Investor, Option Writer
#88
More I look at option writing more it looks lucrative!
ITC bear call spread at start of month would have needed (still need) 35,000 as margin. 1% means 350 Rs which is 11paise.

I guess tough thing to know is directions...
Normally at the beginning it is better to avoid stock options because of the following reasons.
1. Not much liquidity
2. Stock specific news
3. Stocks can move wildly.

When or how many times do you see Index moving 5% or greater in a year.
In August I was doing Long Call Butterfly in Reliance one leg was ITM or Deep ITM. There was no liquidity at all. It had to scratch the trade. Imagine if reliance does not have liquidity then forget about other stocks.
 
#89
Normally at the beginning it is better to avoid stock options because of the following reasons.
1. Not much liquidity
2. Stock specific news
3. Stocks can move wildly.

When or how many times do you see Index moving 5% or greater in a year.
In August I was doing Long Call Butterfly in Reliance one leg was ITM or Deep ITM. There was no liquidity at all. It had to scratch the trade.
Imagine if reliance does not have liquidity then forget about other stocks.
Maybe that the liquidity was not present in that particular strike on that day.
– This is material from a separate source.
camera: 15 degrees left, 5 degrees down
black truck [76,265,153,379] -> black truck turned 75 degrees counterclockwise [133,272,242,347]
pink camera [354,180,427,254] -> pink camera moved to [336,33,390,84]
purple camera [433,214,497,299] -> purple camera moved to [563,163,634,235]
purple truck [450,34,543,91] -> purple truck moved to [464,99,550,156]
But do you mean to say that none of the stock options have liquidity worth trading, even the BIG STOCKS ?
 

sanju005ind

Investor, Option Writer
#90
Maybe that the liquidity was not present in that particular strike on that day. But do you mean to say that none of the stock options have liquidity worth trading, even the BIG STOCKS ?
when one leg goes Deep ITM it becomes very difficult. same happened for me in Bajaj Finance. Most of the concentration is in Index options.
In Stock Options only few are liquid. If you go Deep ITM the bid ask spread widens and not many participants. Market makers will have a field day at it.